======== Extract to read

What marketing and comms *really* need to watch how generative AI is changing *behavior*

What marketing and comms *really* need to watch how generative AI is changing *behavior*

Even if there’s a bubble that pops, generative AI is changing behavior, and that’s what strategic marketing and communications people need to observe

Much of the discussion of generative AI centers on the tactical improvement it can make to marketing and communications. Most of that is focused on output – that AI can help conceive ideas, produce content and distribute it faster or better.

All of these have the potential to help market communications, but I think it misses a far more strategic concept: how generative AI is changing behavior.

Jono Alderson does an excellent job of summarizing this in a long piece published in Search Engine Land titled The new marketing war isn’t for clicks – it’s for memory.

Here are a few of the salient points:

“We’re entering a fundamentally different paradigm; where intelligent systems mediate how people discover, evaluate, and interact with brands. Whether it’s an LLM summarizing answers, an AI assistant making recommendations, or a multi-modal agent facilitating purchases, the new digital experience isn’t about users browsing websites. It’s about systems making decisions.”

Those systems behave differently from people:

“They don’t search with discrete keywords. They don’t follow funnels. They don’t click.

They see differently. They reason differently. They decide differently.”

Practically, this means that, as Zachary Cohen and Seema Amble wrote for a16Z, traditional search was built on links, whereas queries answered by AI are built on languages.

So what? Alderson continues:

“Today, users aren’t just exploring the web. Increasingly, they’re letting systems do it for them.”

What does that mean?

“Instead of scanning search results or comparing reviews, people are beginning to delegate discovery and decision-making to intermediaries: LLMs, smart assistants, summarizing interfaces. These systems take a question, evaluate the landscape, and offer a single output – an answer, a product, a decision.”

In other words, generative AI is a much more passive activity. People may become conditioned just to accept what they’ve been told. This isn’t new, but an extension of concerns going back to the dawn of the web.

Generative AI is extending algorithmic conditioning

Instead of opening up a newspaper and being exposed to a range of possible stories, algorithms have been curating information for more than 20 years. They demonstrably strive to provide more of what you want to keep you engaged. There are adults today who do not know any other way and Generative AI is building on that behavioral conditioning.

Traditional search is (or was) an explicit expression of need. Google would present a long list of search results in a short time. We’d filter through the results to satisfy our curiosity.

By contrast, generative AI provides what it proposes is the answer. It does so with confidence, even when it’s measurably incorrect as much as 60% of the time. This is happening at a time when just 31% of the American public does not trust the news, according to Gallup.

The concern I have isn’t just that generative AI may get it wrong, it’s that these systems are conditioning people to just accept the answer as fact. I worry it will temper our curiosity.

The practical implication in B2B marketing and comms

That’s an ethereal hypothesis, but it may have tangible implications for B2B marketing and communications. If generative AI replaces curiosity with passive acceptance, it’s adding to an equation already weighted with negative variables: distrust, brand prejudice and avoidance of sales conversations.

The opportunity to shape perception, attract the right audience and convince prospective buyers to give your solution or service a look is already happening long before they begin to recognize a problem they want to solve. Generative AI is poised to reinforce it.

Critical thinkers will point out that AI tools currently serve a small fraction of the traditional search audience today. They are not wrong. Yet Google too was once in this spot, but it’s dominant today because it provided a better and faster way to find what you need.

If we put the concerns over the integrity of information provided by generative AI aside for a moment, it’s doing the same thing now. People will always opt for convenience. Convivence shows up in quarterly margins. People openly admit they’ll put their deeply held values, even their identity, aside for convenience.

There’s a ton of money pouring into generative AI right now. Even if there’s a bubble that pops, the AI has already made its mark. It’s going to change behavior, and that’s what strategic marketing and communications people need to observe.

================
======== Extracted material

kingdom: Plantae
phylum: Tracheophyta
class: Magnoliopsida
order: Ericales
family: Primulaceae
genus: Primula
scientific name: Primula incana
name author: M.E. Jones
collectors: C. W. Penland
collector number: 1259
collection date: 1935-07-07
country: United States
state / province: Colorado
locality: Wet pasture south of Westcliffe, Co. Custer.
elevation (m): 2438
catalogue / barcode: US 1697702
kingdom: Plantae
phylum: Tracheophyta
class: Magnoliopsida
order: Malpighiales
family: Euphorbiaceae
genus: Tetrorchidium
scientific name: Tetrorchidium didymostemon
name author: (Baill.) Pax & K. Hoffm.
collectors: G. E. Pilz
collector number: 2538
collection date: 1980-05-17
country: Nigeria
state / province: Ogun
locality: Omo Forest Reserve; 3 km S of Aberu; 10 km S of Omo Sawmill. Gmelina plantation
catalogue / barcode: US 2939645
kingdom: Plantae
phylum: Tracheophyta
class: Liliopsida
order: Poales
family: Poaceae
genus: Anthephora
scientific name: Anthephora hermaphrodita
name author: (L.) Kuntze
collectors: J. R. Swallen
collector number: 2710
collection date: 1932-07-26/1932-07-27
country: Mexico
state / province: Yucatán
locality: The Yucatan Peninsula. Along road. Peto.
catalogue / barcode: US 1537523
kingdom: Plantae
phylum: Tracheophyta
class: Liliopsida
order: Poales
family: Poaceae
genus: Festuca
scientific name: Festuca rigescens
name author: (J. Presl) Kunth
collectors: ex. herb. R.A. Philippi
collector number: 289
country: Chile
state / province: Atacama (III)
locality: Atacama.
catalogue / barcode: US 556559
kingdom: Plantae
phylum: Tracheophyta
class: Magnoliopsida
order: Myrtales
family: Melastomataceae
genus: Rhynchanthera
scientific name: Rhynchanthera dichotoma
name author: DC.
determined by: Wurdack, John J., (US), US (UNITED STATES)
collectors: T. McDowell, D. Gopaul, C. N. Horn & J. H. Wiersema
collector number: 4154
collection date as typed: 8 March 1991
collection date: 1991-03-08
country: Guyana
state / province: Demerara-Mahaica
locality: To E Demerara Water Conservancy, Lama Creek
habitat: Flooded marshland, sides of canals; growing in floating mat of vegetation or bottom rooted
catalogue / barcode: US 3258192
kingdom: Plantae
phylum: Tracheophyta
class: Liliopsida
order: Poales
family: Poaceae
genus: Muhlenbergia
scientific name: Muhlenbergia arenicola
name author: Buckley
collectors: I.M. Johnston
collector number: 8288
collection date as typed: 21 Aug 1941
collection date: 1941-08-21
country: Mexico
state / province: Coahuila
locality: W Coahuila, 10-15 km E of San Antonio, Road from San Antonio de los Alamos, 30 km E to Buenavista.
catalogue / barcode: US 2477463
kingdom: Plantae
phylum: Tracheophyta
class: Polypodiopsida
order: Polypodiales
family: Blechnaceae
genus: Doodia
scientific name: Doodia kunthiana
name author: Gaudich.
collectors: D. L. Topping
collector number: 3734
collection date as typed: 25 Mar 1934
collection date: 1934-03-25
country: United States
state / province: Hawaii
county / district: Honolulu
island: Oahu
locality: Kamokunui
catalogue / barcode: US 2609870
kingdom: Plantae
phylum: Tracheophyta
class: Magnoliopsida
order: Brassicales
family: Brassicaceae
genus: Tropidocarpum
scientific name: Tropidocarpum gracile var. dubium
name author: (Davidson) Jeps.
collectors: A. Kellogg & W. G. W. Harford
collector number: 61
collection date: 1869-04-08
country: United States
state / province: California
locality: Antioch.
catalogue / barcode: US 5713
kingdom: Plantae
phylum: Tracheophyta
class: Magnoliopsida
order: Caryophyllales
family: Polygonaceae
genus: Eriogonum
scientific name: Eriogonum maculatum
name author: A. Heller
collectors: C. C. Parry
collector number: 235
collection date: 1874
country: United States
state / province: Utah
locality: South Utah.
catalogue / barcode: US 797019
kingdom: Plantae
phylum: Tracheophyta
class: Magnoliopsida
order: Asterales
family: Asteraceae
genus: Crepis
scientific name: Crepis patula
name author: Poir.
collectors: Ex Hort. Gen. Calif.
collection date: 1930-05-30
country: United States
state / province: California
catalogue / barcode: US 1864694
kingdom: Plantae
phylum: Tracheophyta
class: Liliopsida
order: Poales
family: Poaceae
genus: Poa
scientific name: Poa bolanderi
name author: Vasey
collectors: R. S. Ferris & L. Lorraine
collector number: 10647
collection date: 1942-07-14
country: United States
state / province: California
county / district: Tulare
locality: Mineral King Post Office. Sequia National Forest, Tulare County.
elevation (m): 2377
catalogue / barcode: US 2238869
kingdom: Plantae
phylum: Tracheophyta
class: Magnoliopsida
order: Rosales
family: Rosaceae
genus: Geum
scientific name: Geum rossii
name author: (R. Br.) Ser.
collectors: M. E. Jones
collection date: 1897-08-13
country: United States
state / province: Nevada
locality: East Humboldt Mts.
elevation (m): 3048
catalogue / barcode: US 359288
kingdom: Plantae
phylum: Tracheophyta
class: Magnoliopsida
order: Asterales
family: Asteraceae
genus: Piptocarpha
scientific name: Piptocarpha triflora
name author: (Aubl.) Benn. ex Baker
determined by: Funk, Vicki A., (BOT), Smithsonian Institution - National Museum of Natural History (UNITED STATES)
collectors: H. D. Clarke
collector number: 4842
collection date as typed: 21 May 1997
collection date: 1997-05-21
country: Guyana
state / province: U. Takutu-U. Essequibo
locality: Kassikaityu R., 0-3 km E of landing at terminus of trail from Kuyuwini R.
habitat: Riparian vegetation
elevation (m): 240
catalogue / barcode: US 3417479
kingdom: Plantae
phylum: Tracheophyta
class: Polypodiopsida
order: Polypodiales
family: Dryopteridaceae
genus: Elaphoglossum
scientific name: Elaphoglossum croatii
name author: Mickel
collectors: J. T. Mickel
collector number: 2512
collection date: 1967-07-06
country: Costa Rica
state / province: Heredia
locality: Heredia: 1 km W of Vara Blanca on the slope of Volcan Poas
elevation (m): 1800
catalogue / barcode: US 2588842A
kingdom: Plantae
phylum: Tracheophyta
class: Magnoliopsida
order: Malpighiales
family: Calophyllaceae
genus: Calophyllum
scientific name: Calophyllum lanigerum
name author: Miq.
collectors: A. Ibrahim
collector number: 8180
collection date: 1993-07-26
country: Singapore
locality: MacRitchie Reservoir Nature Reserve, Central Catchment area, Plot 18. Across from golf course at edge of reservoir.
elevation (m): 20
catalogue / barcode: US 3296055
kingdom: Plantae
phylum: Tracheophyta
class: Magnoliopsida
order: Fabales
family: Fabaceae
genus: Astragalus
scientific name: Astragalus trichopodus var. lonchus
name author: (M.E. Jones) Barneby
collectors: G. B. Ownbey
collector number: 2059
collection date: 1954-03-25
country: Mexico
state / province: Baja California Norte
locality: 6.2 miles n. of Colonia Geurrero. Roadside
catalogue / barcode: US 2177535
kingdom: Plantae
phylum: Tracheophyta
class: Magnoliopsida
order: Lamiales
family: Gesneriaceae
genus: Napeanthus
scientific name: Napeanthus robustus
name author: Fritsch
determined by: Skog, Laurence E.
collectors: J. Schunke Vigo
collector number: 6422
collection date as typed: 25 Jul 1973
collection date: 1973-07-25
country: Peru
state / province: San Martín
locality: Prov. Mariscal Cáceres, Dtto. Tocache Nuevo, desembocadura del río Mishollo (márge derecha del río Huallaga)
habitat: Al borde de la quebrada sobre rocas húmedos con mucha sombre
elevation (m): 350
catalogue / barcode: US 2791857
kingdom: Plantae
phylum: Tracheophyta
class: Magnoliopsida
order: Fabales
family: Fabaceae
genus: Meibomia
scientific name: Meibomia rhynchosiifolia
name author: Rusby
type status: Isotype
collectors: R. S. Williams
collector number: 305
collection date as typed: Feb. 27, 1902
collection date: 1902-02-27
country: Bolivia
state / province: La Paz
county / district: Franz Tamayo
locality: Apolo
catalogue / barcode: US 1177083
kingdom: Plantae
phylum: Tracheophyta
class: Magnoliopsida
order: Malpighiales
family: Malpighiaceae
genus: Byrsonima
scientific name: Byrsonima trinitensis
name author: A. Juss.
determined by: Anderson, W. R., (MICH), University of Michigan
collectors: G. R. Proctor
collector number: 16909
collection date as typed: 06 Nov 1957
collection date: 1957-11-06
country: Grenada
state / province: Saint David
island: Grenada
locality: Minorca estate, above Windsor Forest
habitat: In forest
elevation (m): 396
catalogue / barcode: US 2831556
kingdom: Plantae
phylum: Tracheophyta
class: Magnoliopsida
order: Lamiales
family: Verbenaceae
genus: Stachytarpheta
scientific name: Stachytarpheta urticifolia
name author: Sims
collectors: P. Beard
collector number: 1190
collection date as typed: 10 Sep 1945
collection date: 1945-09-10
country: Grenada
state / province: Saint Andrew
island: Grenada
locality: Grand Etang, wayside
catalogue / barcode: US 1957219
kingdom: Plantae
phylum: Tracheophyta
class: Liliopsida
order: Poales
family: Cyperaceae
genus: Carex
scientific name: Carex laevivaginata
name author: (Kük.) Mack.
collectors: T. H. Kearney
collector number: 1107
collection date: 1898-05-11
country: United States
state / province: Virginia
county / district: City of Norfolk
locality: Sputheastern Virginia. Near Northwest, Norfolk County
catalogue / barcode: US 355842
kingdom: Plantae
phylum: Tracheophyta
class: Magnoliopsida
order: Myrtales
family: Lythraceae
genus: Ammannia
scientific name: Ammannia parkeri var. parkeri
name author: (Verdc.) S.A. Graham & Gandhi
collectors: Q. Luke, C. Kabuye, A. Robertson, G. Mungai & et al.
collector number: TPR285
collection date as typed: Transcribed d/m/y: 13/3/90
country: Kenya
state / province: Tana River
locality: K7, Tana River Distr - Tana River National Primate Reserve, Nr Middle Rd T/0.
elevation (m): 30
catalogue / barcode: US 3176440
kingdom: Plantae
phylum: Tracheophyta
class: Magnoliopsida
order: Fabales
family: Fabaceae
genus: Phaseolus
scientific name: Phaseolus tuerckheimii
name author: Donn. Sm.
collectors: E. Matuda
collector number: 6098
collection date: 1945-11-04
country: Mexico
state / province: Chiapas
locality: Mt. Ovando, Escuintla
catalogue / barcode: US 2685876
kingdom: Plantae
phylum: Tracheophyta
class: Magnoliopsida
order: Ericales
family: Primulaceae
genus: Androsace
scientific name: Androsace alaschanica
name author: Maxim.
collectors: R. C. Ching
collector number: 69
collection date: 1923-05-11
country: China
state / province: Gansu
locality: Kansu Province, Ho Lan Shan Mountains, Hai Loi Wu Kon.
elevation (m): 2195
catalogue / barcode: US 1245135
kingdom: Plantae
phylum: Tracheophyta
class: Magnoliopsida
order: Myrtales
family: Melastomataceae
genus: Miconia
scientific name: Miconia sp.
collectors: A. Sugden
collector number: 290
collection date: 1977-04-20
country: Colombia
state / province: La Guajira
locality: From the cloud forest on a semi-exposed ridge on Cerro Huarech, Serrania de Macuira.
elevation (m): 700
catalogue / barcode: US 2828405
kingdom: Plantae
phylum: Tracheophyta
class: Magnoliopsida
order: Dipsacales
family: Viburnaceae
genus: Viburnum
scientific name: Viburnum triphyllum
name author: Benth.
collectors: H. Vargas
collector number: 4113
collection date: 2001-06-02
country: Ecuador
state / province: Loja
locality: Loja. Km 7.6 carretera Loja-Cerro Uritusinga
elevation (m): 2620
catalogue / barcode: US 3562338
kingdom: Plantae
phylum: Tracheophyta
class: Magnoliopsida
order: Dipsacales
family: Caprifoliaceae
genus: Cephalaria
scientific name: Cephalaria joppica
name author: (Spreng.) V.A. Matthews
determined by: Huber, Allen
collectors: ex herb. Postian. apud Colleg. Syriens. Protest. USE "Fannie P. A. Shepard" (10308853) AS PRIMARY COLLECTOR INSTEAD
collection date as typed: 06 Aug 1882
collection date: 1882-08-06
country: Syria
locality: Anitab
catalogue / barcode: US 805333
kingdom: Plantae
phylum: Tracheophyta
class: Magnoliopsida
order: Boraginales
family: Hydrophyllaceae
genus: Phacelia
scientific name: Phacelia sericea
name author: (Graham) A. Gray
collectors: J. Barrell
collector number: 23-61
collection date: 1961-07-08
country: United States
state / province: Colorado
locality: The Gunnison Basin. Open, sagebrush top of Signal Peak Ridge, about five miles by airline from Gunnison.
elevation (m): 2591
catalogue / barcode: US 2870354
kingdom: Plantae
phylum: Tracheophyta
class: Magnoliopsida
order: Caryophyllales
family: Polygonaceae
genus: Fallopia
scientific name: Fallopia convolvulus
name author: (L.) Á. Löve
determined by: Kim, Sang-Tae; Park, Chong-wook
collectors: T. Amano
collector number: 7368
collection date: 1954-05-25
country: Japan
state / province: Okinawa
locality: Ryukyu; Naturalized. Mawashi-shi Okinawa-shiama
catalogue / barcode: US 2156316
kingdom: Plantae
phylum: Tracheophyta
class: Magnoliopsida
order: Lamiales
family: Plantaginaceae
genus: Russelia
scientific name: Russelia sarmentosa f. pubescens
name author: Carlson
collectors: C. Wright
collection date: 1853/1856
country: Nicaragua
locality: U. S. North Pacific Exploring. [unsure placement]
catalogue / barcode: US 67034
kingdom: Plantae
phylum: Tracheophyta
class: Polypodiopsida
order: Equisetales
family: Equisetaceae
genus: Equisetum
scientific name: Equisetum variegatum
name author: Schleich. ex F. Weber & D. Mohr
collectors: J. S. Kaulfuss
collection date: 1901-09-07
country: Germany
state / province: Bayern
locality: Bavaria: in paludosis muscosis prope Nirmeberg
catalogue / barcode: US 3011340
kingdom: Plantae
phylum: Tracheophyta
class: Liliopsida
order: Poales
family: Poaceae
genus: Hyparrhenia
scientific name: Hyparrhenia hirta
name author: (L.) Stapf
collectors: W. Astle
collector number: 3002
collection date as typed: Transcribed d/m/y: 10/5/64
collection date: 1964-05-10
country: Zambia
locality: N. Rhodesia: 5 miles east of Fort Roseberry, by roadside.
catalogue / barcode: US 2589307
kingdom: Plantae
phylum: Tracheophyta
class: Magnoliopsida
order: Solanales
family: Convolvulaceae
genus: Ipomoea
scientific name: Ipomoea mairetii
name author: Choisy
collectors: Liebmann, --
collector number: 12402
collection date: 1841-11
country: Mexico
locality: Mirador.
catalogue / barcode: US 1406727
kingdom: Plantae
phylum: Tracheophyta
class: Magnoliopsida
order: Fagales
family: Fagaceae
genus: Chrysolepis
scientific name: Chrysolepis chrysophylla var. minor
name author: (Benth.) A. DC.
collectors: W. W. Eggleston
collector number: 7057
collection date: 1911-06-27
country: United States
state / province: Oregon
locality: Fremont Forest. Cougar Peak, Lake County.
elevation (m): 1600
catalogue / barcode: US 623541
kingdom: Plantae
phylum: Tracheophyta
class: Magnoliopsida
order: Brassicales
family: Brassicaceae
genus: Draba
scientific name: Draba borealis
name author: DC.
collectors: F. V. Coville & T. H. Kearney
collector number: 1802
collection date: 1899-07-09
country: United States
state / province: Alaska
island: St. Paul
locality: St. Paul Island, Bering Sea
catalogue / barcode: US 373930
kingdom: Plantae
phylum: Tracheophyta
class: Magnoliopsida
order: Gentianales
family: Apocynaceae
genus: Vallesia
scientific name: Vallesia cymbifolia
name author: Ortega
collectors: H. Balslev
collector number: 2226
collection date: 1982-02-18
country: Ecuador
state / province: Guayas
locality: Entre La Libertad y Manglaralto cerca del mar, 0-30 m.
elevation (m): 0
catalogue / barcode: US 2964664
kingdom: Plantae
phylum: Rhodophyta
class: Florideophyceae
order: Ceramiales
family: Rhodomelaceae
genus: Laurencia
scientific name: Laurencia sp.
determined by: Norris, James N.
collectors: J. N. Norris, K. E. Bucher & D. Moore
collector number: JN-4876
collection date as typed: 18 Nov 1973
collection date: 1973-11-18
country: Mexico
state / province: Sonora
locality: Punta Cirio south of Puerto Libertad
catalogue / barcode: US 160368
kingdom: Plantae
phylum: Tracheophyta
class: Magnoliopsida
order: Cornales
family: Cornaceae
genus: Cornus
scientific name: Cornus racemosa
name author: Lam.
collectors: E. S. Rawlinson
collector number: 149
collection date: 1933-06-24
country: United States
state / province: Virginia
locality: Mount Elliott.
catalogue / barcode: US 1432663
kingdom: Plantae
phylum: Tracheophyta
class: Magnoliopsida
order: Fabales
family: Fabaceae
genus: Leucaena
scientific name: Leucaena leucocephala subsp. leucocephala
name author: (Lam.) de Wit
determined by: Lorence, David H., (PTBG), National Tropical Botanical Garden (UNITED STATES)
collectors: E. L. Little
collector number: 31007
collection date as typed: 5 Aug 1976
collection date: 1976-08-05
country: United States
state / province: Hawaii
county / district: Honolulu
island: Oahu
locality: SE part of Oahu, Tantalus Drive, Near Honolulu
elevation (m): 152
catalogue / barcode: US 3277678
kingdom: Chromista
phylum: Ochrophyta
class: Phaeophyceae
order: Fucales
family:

================

List of tasks
[A] Rewrite the part of the article on generative AI and behavior starting with "Jono Alderson does" and going on through "They don’t click.", replacing "salient" with "key".
[B] In the article on generative AI and behavior, where was Jono Alderson's piece on the new marketing war published?
The listing has no connection to the article on generative AI and behavior.

Responses per task
[A]
Jono Alderson does an excellent job of summarizing this in a long piece published in Search Engine Land titled The new marketing war isn’t for clicks – it’s for memory.

Here are a few of the key points:

“We’re entering a fundamentally different paradigm; where intelligent systems mediate how people discover, evaluate, and interact with brands. Whether it’s an LLM summarizing answers, an AI assistant making recommendations, or a multi-modal agent facilitating purchases, the new digital experience isn’t about users browsing websites. It’s about systems making decisions.”

Those systems behave differently from people:

“They don’t search with discrete keywords. They don’t follow funnels. They don’t click.

[B] Search Engine Land.